CHAP. XVII.
OF FIGURES DEFICIENT.

[1.] Definitions of a deficient figure; of a complete figure; of the complement of a deficient figure; and of proportions which are proportional and commensurable to one another.—[2.] The proportion of a deficient figure to its complement.—[3.] The proportions of deficient figures to the parallelograms in which they are described, set forth in a table.—[4.] The description and production of the same figures.—[5.] The drawing of tangents to them.—[6.] In what proportion the same figures exceed a strait-lined triangle of the same altitude and base.—[7.] A table of solid deficient figures described in a cylinder.—[8.] In what proportion the same figures exceed a cone of the same altitude and base.—[9.] How a plain deficient figure may be described in a parallelogram, so that it be to a triangle of the same base and altitude, as another deficient figure, plain or solid, twice taken, is to the same deficient figure, together with the complete figure in which it is described.—[10.] The transferring of certain properties of deficient figures described in a parallelogram to the proportions of the spaces transmitted with several degrees of velocity.—[11.] Of deficient figures described in a circle.—[12.] The proposition demonstrated in art. 2 confirmed from the elements of philosophy.—[13.] An unusual way of reasoning concerning the equality between the superficies of a portion of a sphere and a circle.—[14]. How from the description of deficient figures in a parallelogram, any number of mean proportionals may be found out between two given strait lines.

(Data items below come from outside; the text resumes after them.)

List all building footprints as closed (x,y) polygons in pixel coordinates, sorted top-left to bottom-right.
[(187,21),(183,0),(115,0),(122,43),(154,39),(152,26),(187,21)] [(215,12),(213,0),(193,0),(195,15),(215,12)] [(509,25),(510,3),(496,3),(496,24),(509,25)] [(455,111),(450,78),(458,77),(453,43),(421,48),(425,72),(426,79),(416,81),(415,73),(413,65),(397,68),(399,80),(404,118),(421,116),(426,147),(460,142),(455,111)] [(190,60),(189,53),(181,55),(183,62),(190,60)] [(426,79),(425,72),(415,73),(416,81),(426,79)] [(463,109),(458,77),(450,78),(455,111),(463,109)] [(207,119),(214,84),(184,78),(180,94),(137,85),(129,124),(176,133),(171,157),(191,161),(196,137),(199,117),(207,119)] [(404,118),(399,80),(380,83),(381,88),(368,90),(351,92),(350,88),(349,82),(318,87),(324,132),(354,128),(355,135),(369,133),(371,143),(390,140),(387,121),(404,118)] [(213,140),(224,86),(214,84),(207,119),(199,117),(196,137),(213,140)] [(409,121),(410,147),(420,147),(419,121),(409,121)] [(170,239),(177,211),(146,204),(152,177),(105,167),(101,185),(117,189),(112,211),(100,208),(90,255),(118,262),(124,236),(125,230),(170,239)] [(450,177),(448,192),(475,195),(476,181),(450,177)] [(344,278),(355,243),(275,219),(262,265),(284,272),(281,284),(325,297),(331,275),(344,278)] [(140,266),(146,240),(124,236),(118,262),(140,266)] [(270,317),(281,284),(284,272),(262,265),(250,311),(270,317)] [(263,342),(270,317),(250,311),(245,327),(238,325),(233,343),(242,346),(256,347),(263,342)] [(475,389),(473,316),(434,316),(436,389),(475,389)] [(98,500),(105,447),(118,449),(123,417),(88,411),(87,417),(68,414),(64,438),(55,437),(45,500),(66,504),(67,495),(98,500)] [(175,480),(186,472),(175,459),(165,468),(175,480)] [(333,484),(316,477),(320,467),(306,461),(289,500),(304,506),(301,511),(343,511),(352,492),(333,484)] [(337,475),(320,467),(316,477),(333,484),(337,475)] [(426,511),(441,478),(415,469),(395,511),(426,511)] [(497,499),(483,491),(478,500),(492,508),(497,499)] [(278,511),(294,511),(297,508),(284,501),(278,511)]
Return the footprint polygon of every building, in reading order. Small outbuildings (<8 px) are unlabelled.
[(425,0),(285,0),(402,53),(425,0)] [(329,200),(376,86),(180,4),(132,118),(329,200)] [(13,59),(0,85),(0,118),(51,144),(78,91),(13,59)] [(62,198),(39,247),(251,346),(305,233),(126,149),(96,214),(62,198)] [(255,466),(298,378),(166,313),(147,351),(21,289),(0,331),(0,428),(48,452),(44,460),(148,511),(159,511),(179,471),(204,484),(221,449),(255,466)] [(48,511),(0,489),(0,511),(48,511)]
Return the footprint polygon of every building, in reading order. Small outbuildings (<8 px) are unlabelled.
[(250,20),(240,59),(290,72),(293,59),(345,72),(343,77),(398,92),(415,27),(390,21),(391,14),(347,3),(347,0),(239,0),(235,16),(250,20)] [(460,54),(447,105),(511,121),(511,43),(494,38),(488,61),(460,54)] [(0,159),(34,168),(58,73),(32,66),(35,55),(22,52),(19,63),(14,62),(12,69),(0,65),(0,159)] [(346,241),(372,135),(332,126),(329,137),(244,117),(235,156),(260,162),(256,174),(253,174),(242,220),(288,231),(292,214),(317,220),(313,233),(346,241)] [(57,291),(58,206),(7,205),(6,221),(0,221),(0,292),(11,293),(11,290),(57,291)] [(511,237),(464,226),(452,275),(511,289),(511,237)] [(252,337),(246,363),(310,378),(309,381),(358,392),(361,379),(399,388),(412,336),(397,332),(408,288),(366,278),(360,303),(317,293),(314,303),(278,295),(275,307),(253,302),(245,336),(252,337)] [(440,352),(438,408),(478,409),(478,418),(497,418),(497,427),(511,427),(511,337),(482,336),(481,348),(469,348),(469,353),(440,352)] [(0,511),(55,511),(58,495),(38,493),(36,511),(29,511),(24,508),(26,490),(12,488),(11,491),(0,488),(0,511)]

Definition of a deficient figure.

1. I call those deficient figures which may be understood to be generated by the uniform motion of some quantity, which decreases continually, till at last it have no magnitude at all.

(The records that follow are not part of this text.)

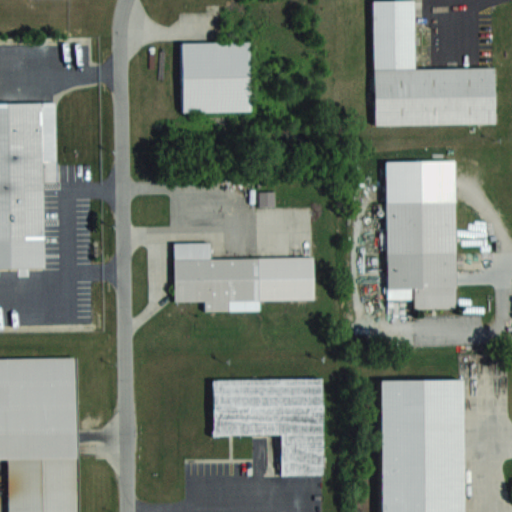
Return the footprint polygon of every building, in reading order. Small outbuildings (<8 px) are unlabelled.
[(408,0),(409,68),(488,66),(489,121),(369,123),(367,0),(408,0)] [(246,109),(177,111),(176,42),(244,40),(246,109)] [(0,68),(13,69),(13,50),(0,49),(0,68)] [(0,102),(50,101),(51,179),(38,179),(40,265),(0,266),(0,102)] [(448,159),(451,307),(409,307),(408,286),(405,286),(406,297),(383,298),(380,161),(448,159)] [(253,298),(254,308),(200,309),(200,299),(169,300),(168,242),(205,241),(205,257),(308,255),(309,297),(253,298)] [(0,455),(2,455),(3,511),(72,511),(69,356),(0,357),(0,455)] [(316,377),(318,473),(277,473),(276,432),(208,434),(207,379),(316,377)] [(376,511),(457,511),(457,378),(376,378),(376,511)]
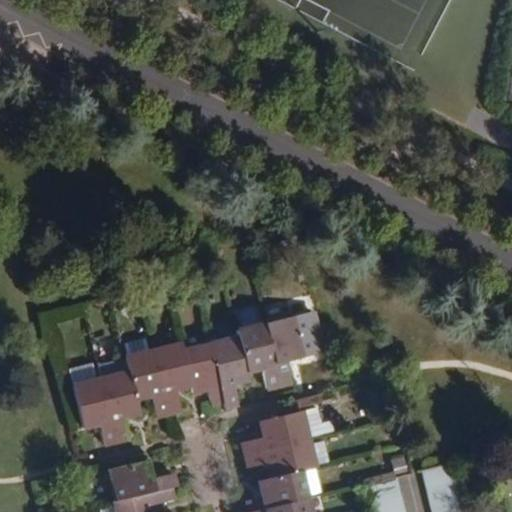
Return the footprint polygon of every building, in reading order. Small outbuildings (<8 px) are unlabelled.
[(266,397),(277,394),(258,324),(252,307),(224,314),(231,338),(242,381),(261,376),(266,397)] [(258,324),(277,394),(288,391),(282,370),(298,366),(285,317),(258,324)] [(231,338),(203,345),(220,409),(222,416),(233,412),(228,392),(244,389),(242,381),(231,338)] [(146,352),(164,419),(175,416),(169,393),(185,389),(176,353),(173,345),(146,352)] [(220,409),(203,345),(176,353),(185,389),(188,398),(205,394),(210,412),(220,409)] [(151,422),(164,419),(146,352),(116,360),(128,404),(145,400),(151,422)] [(93,383),(110,445),(122,442),(117,421),(132,417),(128,404),(116,360),(91,367),(95,382),(93,383)] [(110,445),(93,383),(91,383),(87,368),(62,374),(79,431),(94,427),(100,448),(110,445)] [(236,457),(294,441),(294,439),(321,432),(318,421),(306,425),(302,410),(247,425),(252,441),(233,447),(236,457)] [(295,444),(294,441),(236,457),(239,466),(256,461),(261,479),(302,467),(315,464),(309,440),(295,444)] [(450,511),(438,465),(411,472),(421,511),(450,511)] [(310,496),(302,467),(261,479),(244,483),(248,499),(232,503),(235,511),(253,511),(289,501),(310,496)] [(108,506),(167,490),(171,489),(168,478),(147,483),(143,468),(100,479),(108,506)] [(389,511),(380,478),(351,486),(358,511),(389,511)] [(157,511),(157,507),(171,503),(167,490),(108,506),(109,510),(103,511),(157,511)] [(292,511),(289,501),(253,511),(292,511)]
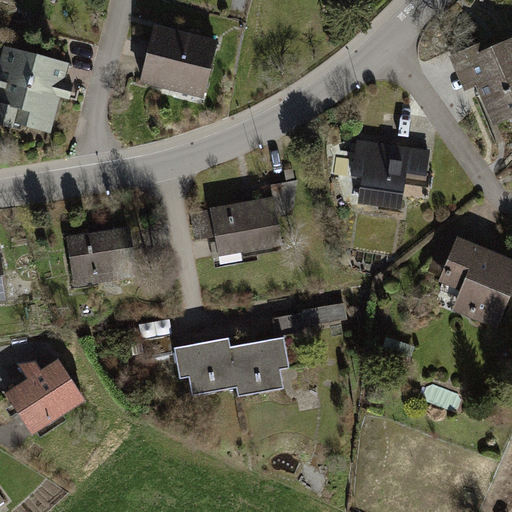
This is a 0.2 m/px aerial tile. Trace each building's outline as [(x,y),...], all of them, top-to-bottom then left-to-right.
[(222,46),(157,31),(143,90),(208,104),(222,46)] [(511,126),(511,42),(457,66),(471,97),(480,93),(497,133),(511,126)] [(71,71),(8,55),(0,88),(0,127),(53,141),(62,105),(72,107),(76,91),(67,89),(71,71)] [(433,157),(361,148),(356,184),(365,185),(361,212),(408,217),(411,185),(429,188),(433,157)] [(220,243),(222,261),(284,253),(278,205),(210,213),(211,222),(194,224),(197,246),(220,243)] [(134,230),(69,241),(77,294),(143,283),(134,230)] [(511,313),(511,265),(463,246),(444,291),(465,300),(458,316),(503,335),(511,313)] [(3,256),(0,255),(0,310),(9,309),(3,256)] [(348,302),(302,310),(305,327),(351,319),(348,302)] [(300,314),(272,320),(275,337),(303,332),(300,314)] [(231,343),(177,353),(182,381),(192,379),(196,401),(240,393),(233,353),(231,343)] [(286,344),(233,353),(240,393),(242,402),(286,394),(283,375),(292,373),(286,344)] [(33,387),(12,400),(36,438),(87,406),(61,363),(46,373),(40,362),(24,372),(33,387)]
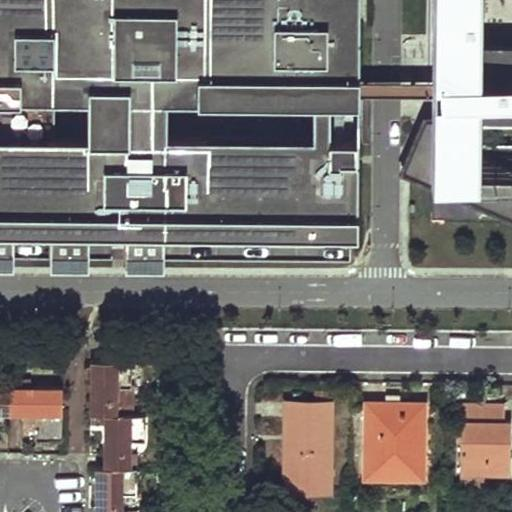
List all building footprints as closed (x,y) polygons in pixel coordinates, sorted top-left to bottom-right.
[(0,0),(0,266),(10,266),(10,232),(48,232),(47,268),(85,268),(85,232),(123,233),(122,268),(160,268),(160,233),(354,235),(355,95),(356,0),(0,0)] [(430,98),(429,120),(414,114),(390,172),(424,187),(423,217),(498,219),(511,224),(511,40),(475,40),(475,0),(430,0),(430,66),(430,83),(430,91),(430,98)] [(430,83),(356,82),(355,87),(355,95),(430,98),(430,91),(430,83)] [(102,413),(118,413),(119,385),(131,385),(131,360),(89,360),(89,413),(102,413)] [(0,411),(8,412),(8,376),(0,375),(0,411)] [(8,376),(8,412),(35,412),(35,438),(61,440),(61,385),(30,383),(31,376),(8,376)] [(118,413),(130,413),(131,385),(119,385),(118,413)] [(330,402),(284,401),(284,435),(292,435),(292,450),(284,450),(284,467),(290,467),(291,482),(329,482),(330,402)] [(422,403),(365,402),(364,477),(416,478),(417,431),(422,430),(422,403)] [(503,403),(460,403),(460,420),(459,473),(508,473),(508,421),(503,420),(503,403)] [(132,439),(144,438),(144,413),(130,413),(118,413),(102,413),(102,453),(102,466),(131,467),(132,439)] [(292,435),(284,435),(284,450),(292,450),(292,435)] [(121,511),(123,492),(136,492),(135,467),(131,467),(102,466),(95,466),(94,506),(93,511),(121,511)] [(290,467),(284,467),(284,492),(330,493),(329,482),(291,482),(290,467)]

Definitions of a complete figure; of the complement of a deficient figure; and of proportions which are proportional & commensurable to one another.

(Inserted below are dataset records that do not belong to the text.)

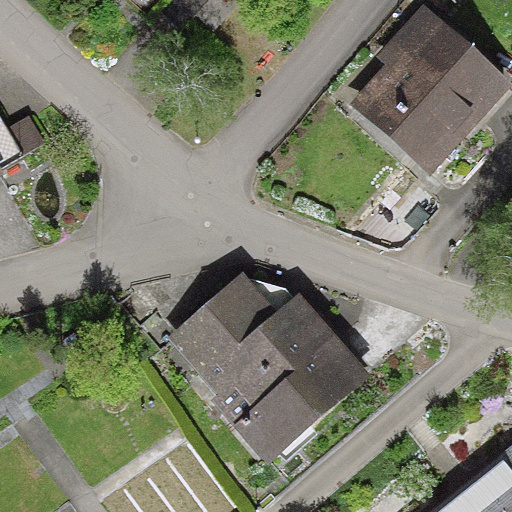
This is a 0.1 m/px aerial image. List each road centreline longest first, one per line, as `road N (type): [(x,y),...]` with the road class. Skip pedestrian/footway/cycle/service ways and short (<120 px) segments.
road 1 (residential): [(206,195),(400,283),(497,315)]
road 2 (residential): [(282,511),(436,384),(497,315)]
road 3 (residential): [(0,19),(76,94),(206,195)]
road 4 (residential): [(370,0),(316,81),(206,195)]
road 5 (residential): [(0,296),(128,256),(206,195)]
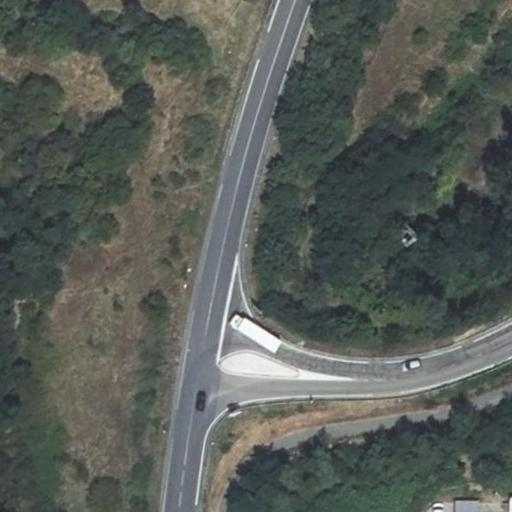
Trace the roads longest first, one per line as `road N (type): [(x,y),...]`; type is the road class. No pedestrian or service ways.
road 1 (tertiary): [(213,318),(237,179),(297,0)]
road 2 (tertiary): [(198,403),(243,388),(346,389),(391,380)]
road 3 (tertiary): [(391,380),(289,355),(213,318)]
road 4 (tertiary): [(511,339),(465,362),(391,380)]
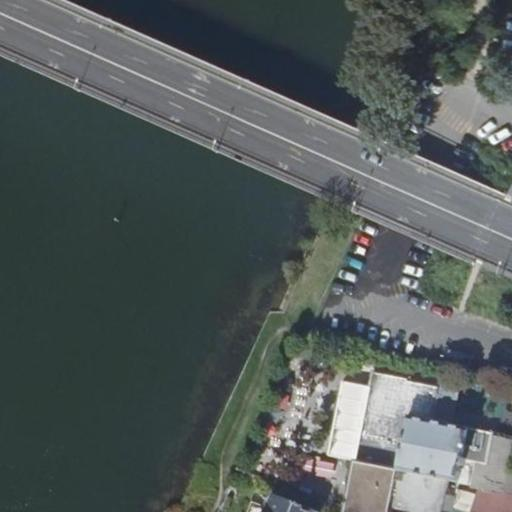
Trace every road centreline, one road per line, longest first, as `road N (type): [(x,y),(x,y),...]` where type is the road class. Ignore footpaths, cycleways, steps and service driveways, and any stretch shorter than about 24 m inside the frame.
road 1 (secondary): [(0,29),(511,257)]
road 2 (secondary): [(511,223),(8,0)]
road 3 (unclassified): [(511,123),(461,97),(361,312),(511,355)]
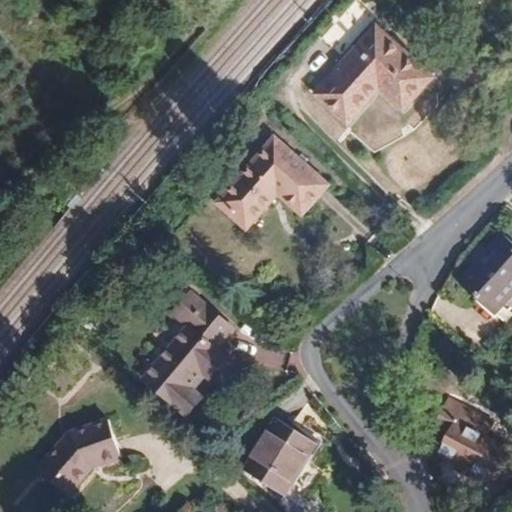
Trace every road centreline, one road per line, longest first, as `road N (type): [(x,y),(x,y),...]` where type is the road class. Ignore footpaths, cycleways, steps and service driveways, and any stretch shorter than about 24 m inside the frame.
road 1 (residential): [(436,246),(400,265),(313,343),(313,368),(420,511)]
road 2 (residential): [(424,511),(418,303),(436,246)]
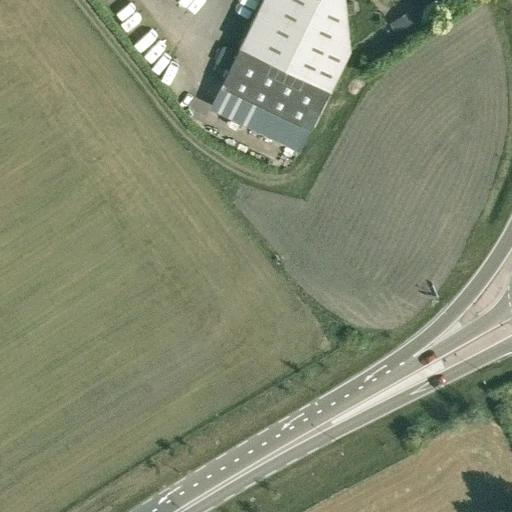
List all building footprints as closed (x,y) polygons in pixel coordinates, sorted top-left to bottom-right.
[(189,0),(178,0),(177,1),(189,14),(196,7),(189,0)] [(260,0),(210,105),(299,148),(350,44),(345,0),(260,0)] [(390,22),(399,35),(424,18),(414,5),(390,22)] [(147,16),(129,28),(143,49),(160,37),(147,16)] [(178,69),(167,79),(176,89),(187,79),(178,69)]
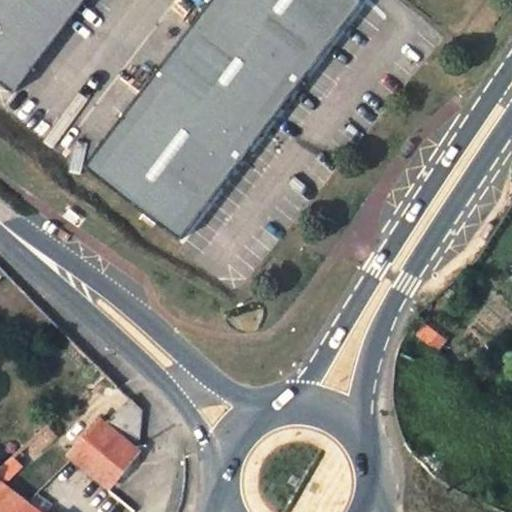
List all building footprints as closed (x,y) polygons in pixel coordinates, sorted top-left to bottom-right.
[(0,0),(0,82),(9,90),(76,0),(0,0)] [(203,0),(80,165),(177,238),(355,0),(203,0)] [(416,143),(407,138),(398,155),(407,160),(416,143)] [(81,218),(67,207),(60,217),(74,227),(81,218)] [(494,227),(487,223),(479,237),(486,241),(494,227)] [(105,427),(100,423),(79,459),(112,493),(145,449),(141,407),(131,397),(105,427)] [(43,441),(65,426),(58,414),(46,421),(35,429),(43,441)] [(18,439),(0,451),(0,467),(2,469),(27,451),(18,439)] [(2,469),(0,467),(0,511),(30,511),(39,503),(2,469)] [(132,511),(113,492),(92,511),(132,511)] [(48,511),(39,503),(30,511),(48,511)]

And I call that a complete figure, answering to a deficient figure, which is generated with the same motion and in the same time, by a quantity which retains always its whole magnitude.

The complement of a deficient figure is that which being added to the deficient figure makes it complete.

Four proportions are said to be proportional, when the first of them is to the second as the third is to the fourth. For example, if the first proportion be duplicate to the second, and again, the third be duplicate to the fourth, those proportions are said to be proportional.